### [Excerpt]

Now that the vast majority of international picks for the main show have been announced, ARTINFO here provides a list (to be updated as new information emerges) of the ivy-garlanded artists who will be representing their countries in Venice's famed Giardini and Arsenale, as well as other locations around the city. For the roster of artists being featured in Biennale curator Bice Curiger's official "ILLUMInations" exhibition, which runs parallel to the national pavilions, click here.

The Full List (in Alphabetical Order)

Argentina
Argentine artist Adrián Villar Rojas will represent his native country at the Biennale. At the tender age of 31, Rojas has already exhibited widely and currently works with galleries in Sao Paulo, Paris, Bogota, and Buenos Aires. He will show at the central Arsenale space alongside artists from Chile and Turkey. Rojas is known for large-scale multimedia installations that combine cement, clay, mirrors, and auto parts. Curator Rodrigo Alonso has called Argentina's choice of Rojas represents "a bet on the future," describing the artist as "young, strong, with solid work that experiments and builds a very personal narrative."

### [Data entries]
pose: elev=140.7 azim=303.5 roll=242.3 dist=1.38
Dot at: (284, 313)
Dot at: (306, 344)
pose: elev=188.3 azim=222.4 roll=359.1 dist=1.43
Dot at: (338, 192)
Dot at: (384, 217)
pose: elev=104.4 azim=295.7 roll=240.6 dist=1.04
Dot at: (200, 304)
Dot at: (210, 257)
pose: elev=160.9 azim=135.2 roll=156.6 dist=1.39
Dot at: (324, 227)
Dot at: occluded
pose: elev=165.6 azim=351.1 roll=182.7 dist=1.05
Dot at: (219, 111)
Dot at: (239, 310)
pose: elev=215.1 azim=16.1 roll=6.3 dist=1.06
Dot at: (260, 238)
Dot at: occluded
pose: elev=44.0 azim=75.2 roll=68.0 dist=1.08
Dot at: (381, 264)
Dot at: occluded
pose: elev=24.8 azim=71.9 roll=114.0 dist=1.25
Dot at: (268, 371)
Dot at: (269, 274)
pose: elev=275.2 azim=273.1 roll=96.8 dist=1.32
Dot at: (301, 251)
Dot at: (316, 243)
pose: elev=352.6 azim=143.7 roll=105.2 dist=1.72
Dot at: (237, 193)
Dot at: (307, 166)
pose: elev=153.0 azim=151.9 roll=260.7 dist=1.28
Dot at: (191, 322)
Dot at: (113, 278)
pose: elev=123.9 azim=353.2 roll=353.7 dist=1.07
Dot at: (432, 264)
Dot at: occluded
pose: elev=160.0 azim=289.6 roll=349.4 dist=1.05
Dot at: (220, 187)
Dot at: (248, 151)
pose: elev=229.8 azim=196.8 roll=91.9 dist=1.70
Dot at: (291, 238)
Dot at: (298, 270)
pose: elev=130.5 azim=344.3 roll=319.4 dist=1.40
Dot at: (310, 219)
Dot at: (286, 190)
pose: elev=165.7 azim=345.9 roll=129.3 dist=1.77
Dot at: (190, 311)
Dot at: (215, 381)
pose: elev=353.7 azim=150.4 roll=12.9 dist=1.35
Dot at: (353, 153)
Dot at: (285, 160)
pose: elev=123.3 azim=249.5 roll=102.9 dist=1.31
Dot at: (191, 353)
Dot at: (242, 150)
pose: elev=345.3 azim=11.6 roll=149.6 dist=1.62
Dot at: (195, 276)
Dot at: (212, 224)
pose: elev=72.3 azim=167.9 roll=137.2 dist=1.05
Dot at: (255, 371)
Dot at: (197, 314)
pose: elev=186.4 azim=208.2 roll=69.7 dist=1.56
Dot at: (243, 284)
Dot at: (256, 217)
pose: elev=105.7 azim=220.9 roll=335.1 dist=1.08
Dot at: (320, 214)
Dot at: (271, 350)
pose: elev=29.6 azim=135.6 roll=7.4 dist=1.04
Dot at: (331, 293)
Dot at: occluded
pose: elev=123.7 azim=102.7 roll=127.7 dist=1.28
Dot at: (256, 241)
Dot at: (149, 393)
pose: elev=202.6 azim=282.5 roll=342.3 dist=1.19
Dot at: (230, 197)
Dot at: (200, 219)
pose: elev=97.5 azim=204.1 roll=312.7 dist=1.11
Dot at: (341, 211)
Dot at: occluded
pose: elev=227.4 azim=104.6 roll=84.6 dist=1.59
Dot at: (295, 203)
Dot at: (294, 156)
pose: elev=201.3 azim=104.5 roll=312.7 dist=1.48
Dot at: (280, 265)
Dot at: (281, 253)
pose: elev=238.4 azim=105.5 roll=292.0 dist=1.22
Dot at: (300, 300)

### [Problem to solve]
Answer these about the Venice Biennale excerpt above:
(a) What is the name of the official exhibition curated by Bice Curiger?
(b) How old is Adrián Villar Rojas?
(c) Artists from which two countries will show alongside Rojas in the central Arsenale space?

### [Full response]
(a) "ILLUMInations"
(b) 31
(c) Chile and Turkey